* **Your assignment**: Print every entry again exactly, with no pictures.

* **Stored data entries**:
—————
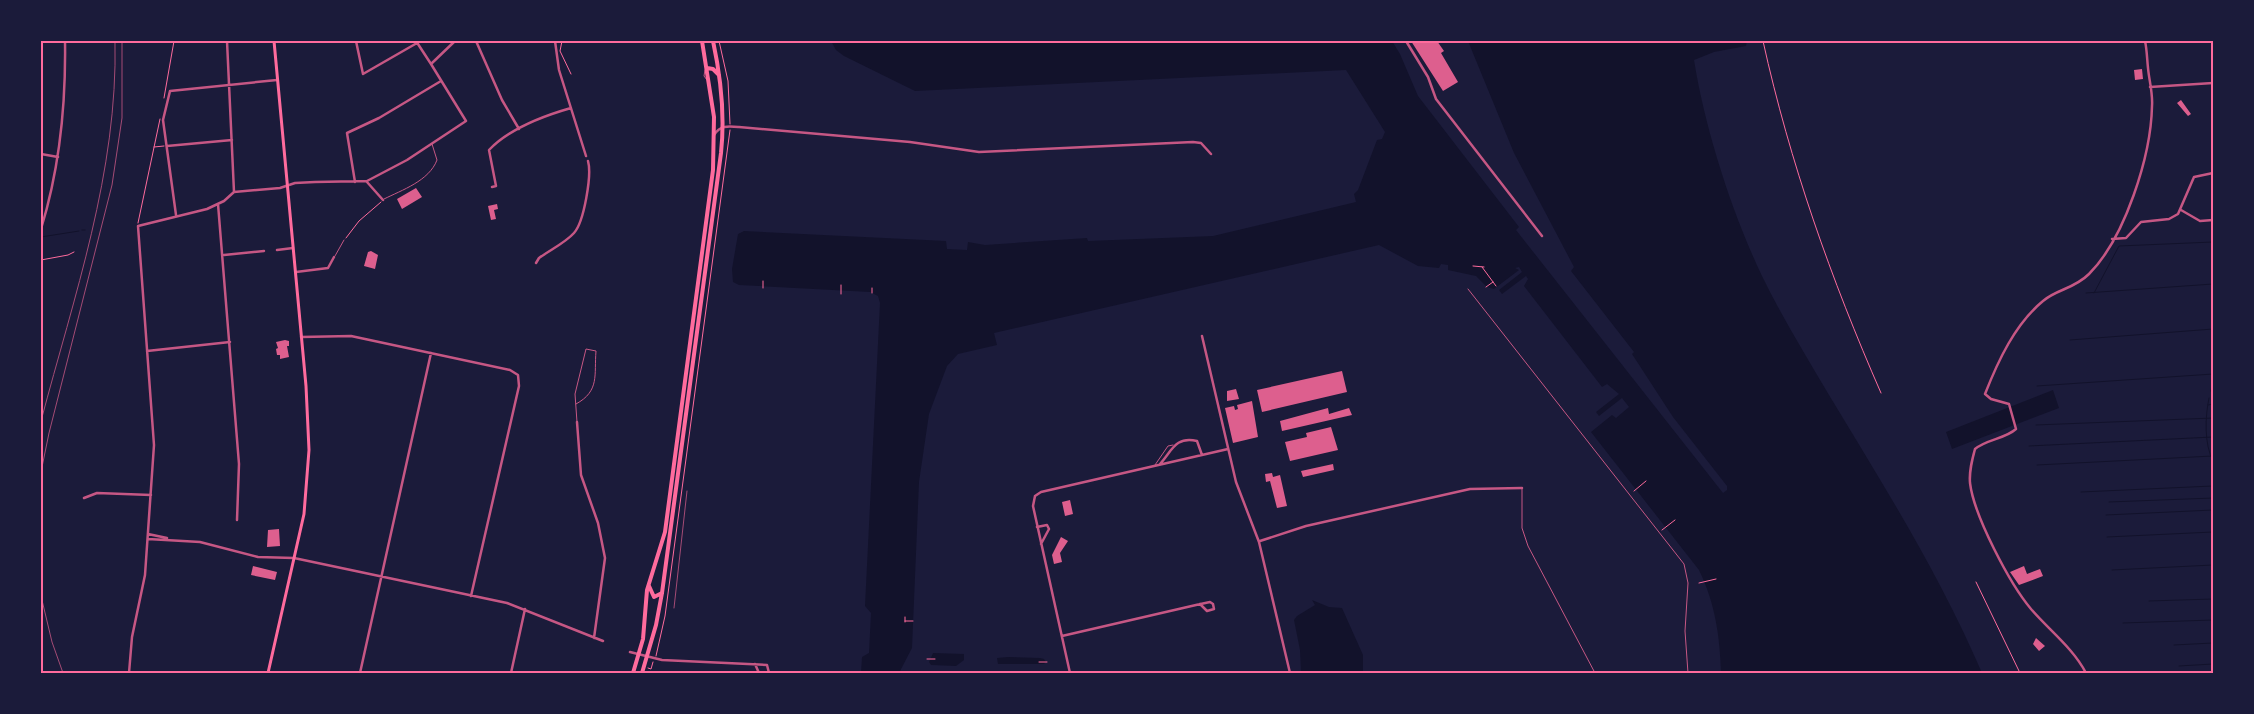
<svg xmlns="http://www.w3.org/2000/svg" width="2254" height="714" font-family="'Titillium Web',sans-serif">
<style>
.water{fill:#12122b}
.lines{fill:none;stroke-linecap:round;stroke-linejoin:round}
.stream{stroke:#12122b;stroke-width:1}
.building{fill:#dd5f8e}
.path{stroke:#ff6b9d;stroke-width:1}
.service{stroke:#c65784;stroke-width:1}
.minor{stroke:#c65784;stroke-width:2.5}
.secondary{stroke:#ff6b9d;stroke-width:3}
.primary{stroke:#ff6b9d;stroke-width:4}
.rail{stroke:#a44b75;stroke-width:1}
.neatline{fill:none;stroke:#ff6b9d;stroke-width:2}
</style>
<rect width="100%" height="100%" fill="#1b1b3a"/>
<path class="water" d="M831,41H1392L1400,54L1418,96L1519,227L1516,230L1723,493L1727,490V486L1673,417L1632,354L1634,352L1571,271L1574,267L1514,153L1468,41H1747L1746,46L1714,52L1694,60C1705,129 1732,213 1762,276C1782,317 1806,356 1829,395C1884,486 1940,575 1982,673H1721C1720,636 1715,603 1699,570L1591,432L1612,415L1616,418L1629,407L1622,398L1599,416L1596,412L1619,394L1607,384L1602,387L1524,286L1528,279L1526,276L1502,294L1499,290L1522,272L1519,267L1515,268L1519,270L1494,289L1487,287L1476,276L1448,270V265L1441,264L1439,268L1418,266L1379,245L994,333L997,345L958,354L947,366L929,414L919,482L912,648L899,673H861L862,657L869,653L871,613L865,606L880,303L878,296L870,292L739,285L733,282L732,269L738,234L744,231L946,241L947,249L967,250L968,242L985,245L1087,238L1088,241L1213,236L1356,202L1354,194L1358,190L1377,140L1382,139L1385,132L1346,70L915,91L844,56L836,50Z
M2053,390L2059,408L1952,449L1946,432Z
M1312,600L1329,607L1342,608L1363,655V673H1301L1300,650L1294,620L1297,616L1315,605Z
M933,653L964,654V660L956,666L931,665L929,662Z
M1008,657L1040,658L1044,659L1046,662L1044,664H998L997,658Z"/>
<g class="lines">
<path class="stream" d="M82,230H85
M41,237L79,231
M2086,293L2213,284
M2094,293L2119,246L2213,242
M2070,340L2213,329
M2037,386L2213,374
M2211,391L2213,381
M2209,398C2205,417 2204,444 2213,461
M2208,405L2213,404
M2036,425L2213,418
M2029,446L2213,437
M2037,465L2213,456
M2081,492L2213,486
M2109,502L2213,498
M2106,515L2213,510
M2107,537L2213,532
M2112,570L2213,565
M2149,601L2213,599
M2123,623L2213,620
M2174,645L2213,643
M2179,666L2213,664"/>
</g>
<path class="building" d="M1411,41H1437L1444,51L1441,53L1458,82L1443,91Z
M2142,69L2143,79L2135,80L2134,70Z
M2181,100L2191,114L2188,116L2177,103Z
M416,188L422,197L402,209L397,199Z
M497,204L498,209L494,210L496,219L491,220L488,206Z
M371,251L378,255L375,269L364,266L368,252Z
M285,340L289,341V346H287L289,357L280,359V355H277L276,349L278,348L276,342Z
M1342,371L1347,392L1262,412L1257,390Z
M1236,389L1239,399L1227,401V391Z
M1252,401L1258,437L1233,443L1225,408L1234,406L1235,410L1238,409L1237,405Z
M1328,408L1329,414L1349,408L1352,415L1282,431L1280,421Z
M1331,427L1338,450L1290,461L1285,442L1307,437L1306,433Z
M1333,464L1334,470L1303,477L1301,471Z
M1272,473L1273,477L1280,475L1287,506L1277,508L1270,481L1266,482L1265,474Z
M1070,500L1073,514L1065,516L1062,502Z
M279,529L280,546L267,547L268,530Z
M1061,537L1068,541L1060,553L1062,562L1054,564L1052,555Z
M253,566L277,572L275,580L251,575Z
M2024,566L2027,574L2040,569L2043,576L2019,585L2010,572Z
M2036,638L2045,646L2039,651L2033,644Z"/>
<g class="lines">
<path class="path" d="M562,41L560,51L571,74
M719,41L728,81L730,124
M1763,41C1790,163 1831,279 1881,393
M164,98L174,41
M154,147L164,146
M138,223L160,119
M346,238L359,221L381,202
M41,260L68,255L74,252
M1473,266L1484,267
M1482,267L1496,286
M1486,287L1493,282
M763,288V281
M872,293V288
M841,294V285
M1634,491L1646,481
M1662,530L1675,520
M1976,582L2020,673
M1699,583L1716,579
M905,621H913
M905,622V617
M656,656L665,616L730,130
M927,659H935
M1039,662H1047
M648,668L651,669L653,662"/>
<path class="service" d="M705,70L704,76L707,80
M384,199C402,190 429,181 437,160L432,144
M335,256L344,240
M1468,289L1684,564L1688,583L1685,631L1688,673
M576,404C600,391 594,375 596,351L586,349L575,394L577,422
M1155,465L1168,446L1173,445
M1522,488V528L1528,546L1595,673"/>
<path class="minor" d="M227,41L234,192
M356,41L363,74L417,43
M416,41L431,64
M476,41L502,100L519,129
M555,41L559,70L586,156
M1406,41L1428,77L1436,99L1542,236
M2150,87L2213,83
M714,135C720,125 728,126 739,127L910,142L979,152L1193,142L1201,143L1211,154
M167,146L232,140
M41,154L58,157
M355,182L347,133L379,118L441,81
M367,182L383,200
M492,187L496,186L489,150C510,128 543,116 571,108
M218,204L239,464L237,520
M2181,210L2200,221L2213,220
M176,215L163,120L170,91L277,80
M41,229C60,167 66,105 65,41
M2112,239L2126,238L2141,222L2169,219L2178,214L2194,177L2213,173
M277,250L293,248
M224,255L264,251
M536,263L539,258C550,250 565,243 574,233C584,222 592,175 588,161
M296,272L328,268L334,257
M1202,336L1236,482L1259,542L1290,673
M301,337L351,336L510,370L518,375L519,386L471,596
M147,351L230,342
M577,422L581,475L598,523L605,558L594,638
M1160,464C1172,451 1175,436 1197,441L1202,455
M84,498L97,493L151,495
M1037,527L1047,525L1049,529L1041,544
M148,534L167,538
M148,539L200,542L258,557L294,558L507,603L603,641
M1260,541L1306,526L1470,489L1522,488
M1062,636L1196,605L1210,602L1213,604L1214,609L1207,611L1200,604
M630,652L662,660L767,665L769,673
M755,664L759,673
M129,673L132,637L145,575L154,445L138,226L207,209L224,201L234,192L280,188L295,183L315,182L367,181L407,160L466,121L431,64L455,41
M360,673L431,353
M511,673L525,609
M1070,673L1033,506L1035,496L1041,492L1228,449
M2086,673C2073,648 2049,630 2031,609C2010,584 1974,516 1970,483C1969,471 1972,460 1975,449C1987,439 2005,439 2016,429L2009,404L1991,399L1985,394C1998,361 2015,324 2043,301C2057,289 2074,289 2089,274C2125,238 2151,156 2152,106C2153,93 2149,80 2148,68C2147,59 2147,50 2145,41"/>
<path class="secondary" d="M268,673L304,514L309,450L306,386L274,41"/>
<path class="primary" d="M707,68L713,69L719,75
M649,586L654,597L662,593
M633,673L643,639L647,590L665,532L713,170L714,117L702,41
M642,673L656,625L662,593L721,153C725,116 721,78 713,41"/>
<path class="rail" d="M41,421C74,296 118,172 115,41
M41,472L49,433L112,185L122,118V41
M41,596L52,642L63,673
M674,608L687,491"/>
</g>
<rect width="2254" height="714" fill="none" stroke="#1b1b3a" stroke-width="85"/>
<rect x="42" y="42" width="2170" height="630" class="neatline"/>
</svg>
—————
* **Completed exercise**:
<svg xmlns="http://www.w3.org/2000/svg" width="2254" height="714" font-family="'Titillium Web',sans-serif">
<style>
.water{fill:#12122b}
.lines{fill:none;stroke-linecap:round;stroke-linejoin:round}
.stream{stroke:#12122b;stroke-width:1}
.building{fill:#dd5f8e}
.path{stroke:#ff6b9d;stroke-width:1}
.service{stroke:#c65784;stroke-width:1}
.minor{stroke:#c65784;stroke-width:2.5}
.secondary{stroke:#ff6b9d;stroke-width:3}
.primary{stroke:#ff6b9d;stroke-width:4}
.rail{stroke:#a44b75;stroke-width:1}
.neatline{fill:none;stroke:#ff6b9d;stroke-width:2}
</style>
<rect width="100%" height="100%" fill="#1b1b3a"/>
<path class="water" d="M831,41H1392L1400,54L1418,96L1519,227L1516,230L1723,493L1727,490V486L1673,417L1632,354L1634,352L1571,271L1574,267L1514,153L1468,41H1747L1746,46L1714,52L1694,60C1705,129 1732,213 1762,276C1782,317 1806,356 1829,395C1884,486 1940,575 1982,673H1721C1720,636 1715,603 1699,570L1591,432L1612,415L1616,418L1629,407L1622,398L1599,416L1596,412L1619,394L1607,384L1602,387L1524,286L1528,279L1526,276L1502,294L1499,290L1522,272L1519,267L1515,268L1519,270L1494,289L1487,287L1476,276L1448,270V265L1441,264L1439,268L1418,266L1379,245L994,333L997,345L958,354L947,366L929,414L919,482L912,648L899,673H861L862,657L869,653L871,613L865,606L880,303L878,296L870,292L739,285L733,282L732,269L738,234L744,231L946,241L947,249L967,250L968,242L985,245L1087,238L1088,241L1213,236L1356,202L1354,194L1358,190L1377,140L1382,139L1385,132L1346,70L915,91L844,56L836,50Z
M2053,390L2059,408L1952,449L1946,432Z
M1312,600L1329,607L1342,608L1363,655V673H1301L1300,650L1294,620L1297,616L1315,605Z
M933,653L964,654V660L956,666L931,665L929,662Z
M1008,657L1040,658L1044,659L1046,662L1044,664H998L997,658Z"/>
<g class="lines">
<path class="stream" d="M82,230H85
M41,237L79,231
M2086,293L2213,284
M2094,293L2119,246L2213,242
M2070,340L2213,329
M2037,386L2213,374
M2211,391L2213,381
M2209,398C2205,417 2204,444 2213,461
M2208,405L2213,404
M2036,425L2213,418
M2029,446L2213,437
M2037,465L2213,456
M2081,492L2213,486
M2109,502L2213,498
M2106,515L2213,510
M2107,537L2213,532
M2112,570L2213,565
M2149,601L2213,599
M2123,623L2213,620
M2174,645L2213,643
M2179,666L2213,664"/>
</g>
<path class="building" d="M1411,41H1437L1444,51L1441,53L1458,82L1443,91Z
M2142,69L2143,79L2135,80L2134,70Z
M2181,100L2191,114L2188,116L2177,103Z
M416,188L422,197L402,209L397,199Z
M497,204L498,209L494,210L496,219L491,220L488,206Z
M371,251L378,255L375,269L364,266L368,252Z
M285,340L289,341V346H287L289,357L280,359V355H277L276,349L278,348L276,342Z
M1342,371L1347,392L1262,412L1257,390Z
M1236,389L1239,399L1227,401V391Z
M1252,401L1258,437L1233,443L1225,408L1234,406L1235,410L1238,409L1237,405Z
M1328,408L1329,414L1349,408L1352,415L1282,431L1280,421Z
M1331,427L1338,450L1290,461L1285,442L1307,437L1306,433Z
M1333,464L1334,470L1303,477L1301,471Z
M1272,473L1273,477L1280,475L1287,506L1277,508L1270,481L1266,482L1265,474Z
M1070,500L1073,514L1065,516L1062,502Z
M279,529L280,546L267,547L268,530Z
M1061,537L1068,541L1060,553L1062,562L1054,564L1052,555Z
M253,566L277,572L275,580L251,575Z
M2024,566L2027,574L2040,569L2043,576L2019,585L2010,572Z
M2036,638L2045,646L2039,651L2033,644Z"/>
<g class="lines">
<path class="path" d="M562,41L560,51L571,74
M719,41L728,81L730,124
M1763,41C1790,163 1831,279 1881,393
M164,98L174,41
M154,147L164,146
M138,223L160,119
M346,238L359,221L381,202
M41,260L68,255L74,252
M1473,266L1484,267
M1482,267L1496,286
M1486,287L1493,282
M763,288V281
M872,293V288
M841,294V285
M1634,491L1646,481
M1662,530L1675,520
M1976,582L2020,673
M1699,583L1716,579
M905,621H913
M905,622V617
M656,656L665,616L730,130
M927,659H935
M1039,662H1047
M648,668L651,669L653,662"/>
<path class="service" d="M705,70L704,76L707,80
M384,199C402,190 429,181 437,160L432,144
M335,256L344,240
M1468,289L1684,564L1688,583L1685,631L1688,673
M576,404C600,391 594,375 596,351L586,349L575,394L577,422
M1155,465L1168,446L1173,445
M1522,488V528L1528,546L1595,673"/>
<path class="minor" d="M227,41L234,192
M356,41L363,74L417,43
M416,41L431,64
M476,41L502,100L519,129
M555,41L559,70L586,156
M1406,41L1428,77L1436,99L1542,236
M2150,87L2213,83
M714,135C720,125 728,126 739,127L910,142L979,152L1193,142L1201,143L1211,154
M167,146L232,140
M41,154L58,157
M355,182L347,133L379,118L441,81
M367,182L383,200
M492,187L496,186L489,150C510,128 543,116 571,108
M218,204L239,464L237,520
M2181,210L2200,221L2213,220
M176,215L163,120L170,91L277,80
M41,229C60,167 66,105 65,41
M2112,239L2126,238L2141,222L2169,219L2178,214L2194,177L2213,173
M277,250L293,248
M224,255L264,251
M536,263L539,258C550,250 565,243 574,233C584,222 592,175 588,161
M296,272L328,268L334,257
M1202,336L1236,482L1259,542L1290,673
M301,337L351,336L510,370L518,375L519,386L471,596
M147,351L230,342
M577,422L581,475L598,523L605,558L594,638
M1160,464C1172,451 1175,436 1197,441L1202,455
M84,498L97,493L151,495
M1037,527L1047,525L1049,529L1041,544
M148,534L167,538
M148,539L200,542L258,557L294,558L507,603L603,641
M1260,541L1306,526L1470,489L1522,488
M1062,636L1196,605L1210,602L1213,604L1214,609L1207,611L1200,604
M630,652L662,660L767,665L769,673
M755,664L759,673
M129,673L132,637L145,575L154,445L138,226L207,209L224,201L234,192L280,188L295,183L315,182L367,181L407,160L466,121L431,64L455,41
M360,673L431,353
M511,673L525,609
M1070,673L1033,506L1035,496L1041,492L1228,449
M2086,673C2073,648 2049,630 2031,609C2010,584 1974,516 1970,483C1969,471 1972,460 1975,449C1987,439 2005,439 2016,429L2009,404L1991,399L1985,394C1998,361 2015,324 2043,301C2057,289 2074,289 2089,274C2125,238 2151,156 2152,106C2153,93 2149,80 2148,68C2147,59 2147,50 2145,41"/>
<path class="secondary" d="M268,673L304,514L309,450L306,386L274,41"/>
<path class="primary" d="M707,68L713,69L719,75
M649,586L654,597L662,593
M633,673L643,639L647,590L665,532L713,170L714,117L702,41
M642,673L656,625L662,593L721,153C725,116 721,78 713,41"/>
<path class="rail" d="M41,421C74,296 118,172 115,41
M41,472L49,433L112,185L122,118V41
M41,596L52,642L63,673
M674,608L687,491"/>
</g>
<rect width="2254" height="714" fill="none" stroke="#1b1b3a" stroke-width="85"/>
<rect x="42" y="42" width="2170" height="630" class="neatline"/>
</svg>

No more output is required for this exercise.